The trade disputes are fundamentally about whether concentration in Chinese hands constitutes unacceptable strategic risk.

For price expectations, China’s dominance has created what analysts call the “China price”—the benchmark against which all other production is measured.

European and American attempts to rebuild domestic solar manufacturing face a basic challenge: they must compete with producers who have already descended the learning curve and achieved economies of scale that new entrants cannot match without years of losses.

Subsidies can offset some disadvantage. They cannot eliminate it.

The implications for global decarbonisation are profound.

India’s solar deployment relies heavily on Chinese panels, despite intermittent tariffs and stated preferences for domestic content. Africa’s nascent renewable buildout depends almost entirely on Chinese equipment and financing.

Even countries politically hostile to China find themselves purchasing Chinese technology because no alternative exists at comparable cost.

This creates a peculiar dynamic: China’s domestic energy policy has become, de facto, global climate policy.

Decisions made in Beijing about manufacturing subsidies, export controls, and deployment targets ripple through energy markets worldwide. When China accelerates, global decarbonisation accelerates. When China prioritises domestic supply over exports—as it did briefly in 2023—international markets feel the squeeze.

The View from 2035

Extrapolating China’s current trajectory produces figures that strain credulity.

If deployment continues at roughly 300-350 gigawatts annually—below the 2024 pace but above long-term averages—China would reach 2,500-3,000 gigawatts of wind and solar by 2035.

That would represent roughly half of global renewable capacity.
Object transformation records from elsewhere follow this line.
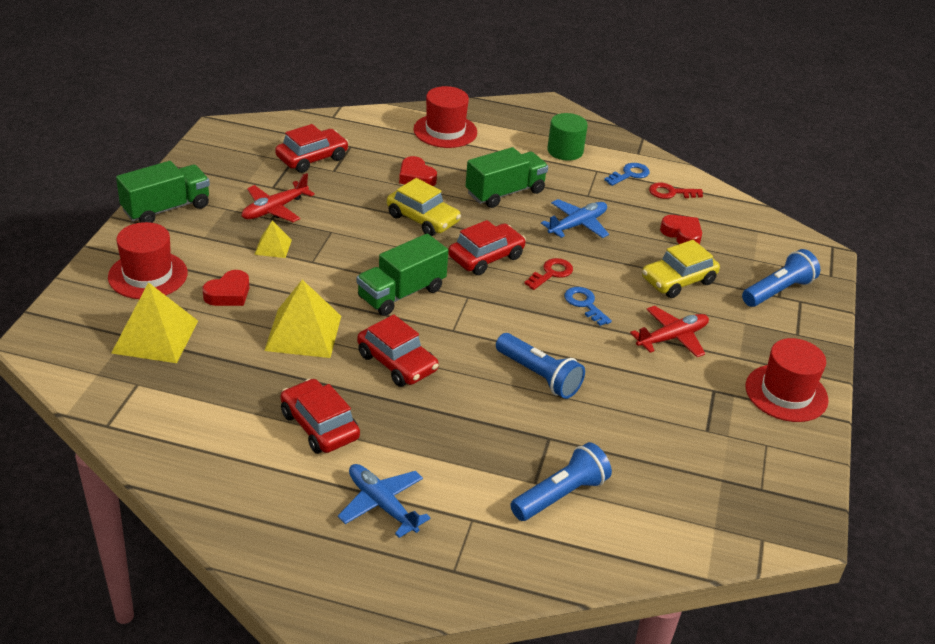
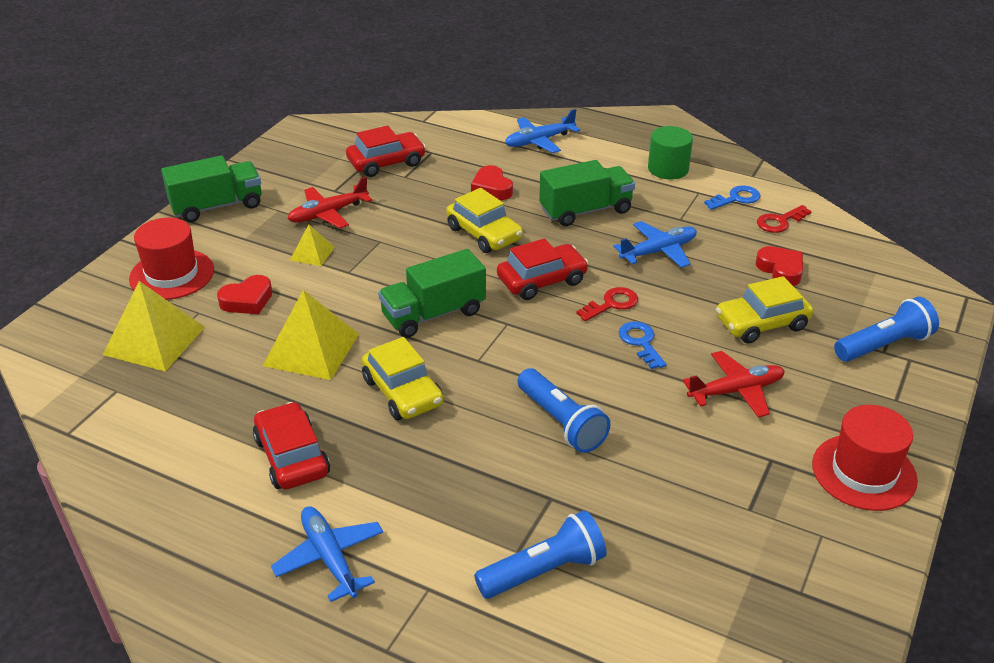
camera: 15 degrees right, 0 degrees up
red car [357,314,439,387] -> yellow car [362,337,443,420]
red hat [413,86,477,148] -> blue plane [505,109,580,153]
red key [649,183,703,199] -> red key turned 45 degrees counterclockwise [757,205,812,233]

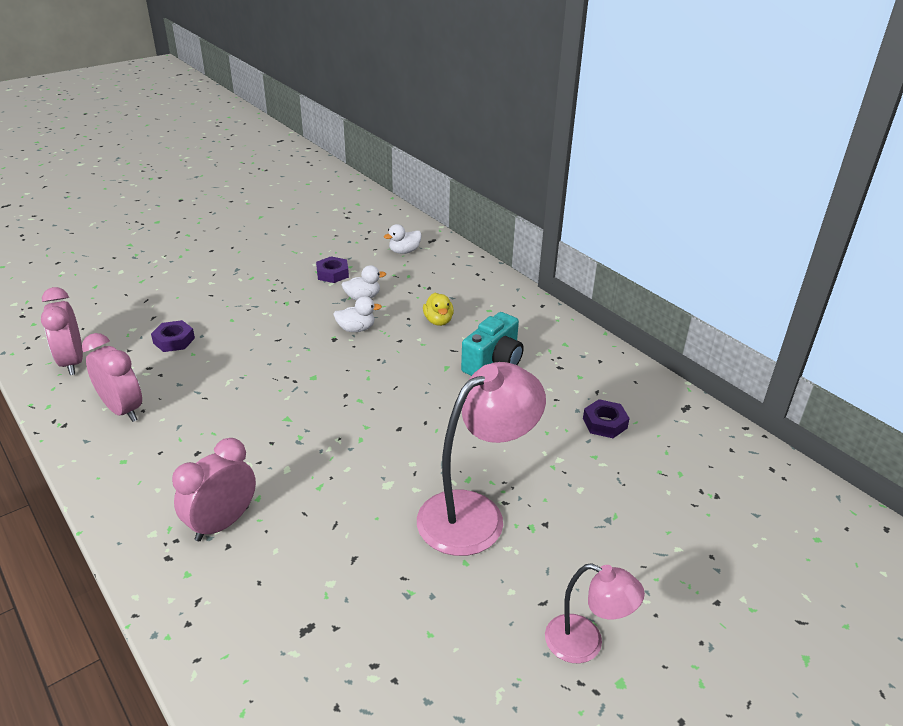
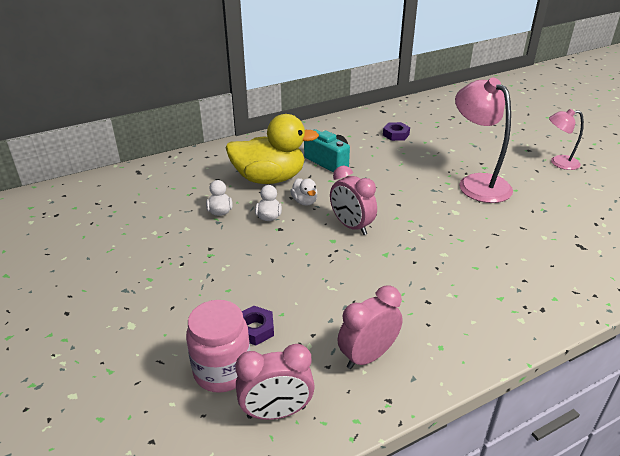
camera: 80 degrees left, 0 degrees up
pink clock [172,438,256,541] -> pink clock moved to [330,166,377,235]
purple nut [316,256,349,283] -> none
white duck [384,224,422,254] -> white duck moved to [290,178,317,206]
yellow duck [423,293,454,326] -> yellow duck [225,114,319,184], size x2.40
pink lamp [545,563,645,663] -> pink lamp turned 120 degrees counterclockwise [549,109,584,170]
none -> pink jar [186,300,250,393]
Concentrated in a single country with less than a fifth of global population.

At that scale, China would generate more electricity from wind and solar alone than the entire United States generates from all sources today.

The country’s grid would need to manage variable renewable penetration approaching 50-60% of total generation. Storage capacity measured in thousands of gigawatt-hours. Transmission infrastructure to match.

Whether this is achievable depends on factors difficult to model: continued policy support, grid integration success, equipment supply chain scaling, absence of major disruptions.

It also depends on continued willingness to accept the inefficiencies and oversupply that have characterised the buildout to date.

But the track record suggests caution before betting against Chinese infrastructure deployment.

The IEA has been revising forecasts upward for years. BloombergNEF regularly notes that Chinese installations exceed projections.

The factory continues to grow.

Those who predicted it would slow have been consistently wrong.

For the rest of the world, the strategic implications are substantial.

China’s energy transition is not waiting for international consensus, carbon pricing mechanisms, or technological breakthroughs that Western roadmaps often assume.

It is happening through brute-force industrial policy, manufacturing dominance, and tolerance for approaches that efficiency-oriented analysis dismisses.

The Factorio community has another saying, usually offered when someone complains that their factory is ugly, wasteful, or inelegant:

“If it’s stupid and it works, it’s not stupid.”

China’s energy planners would probably agree.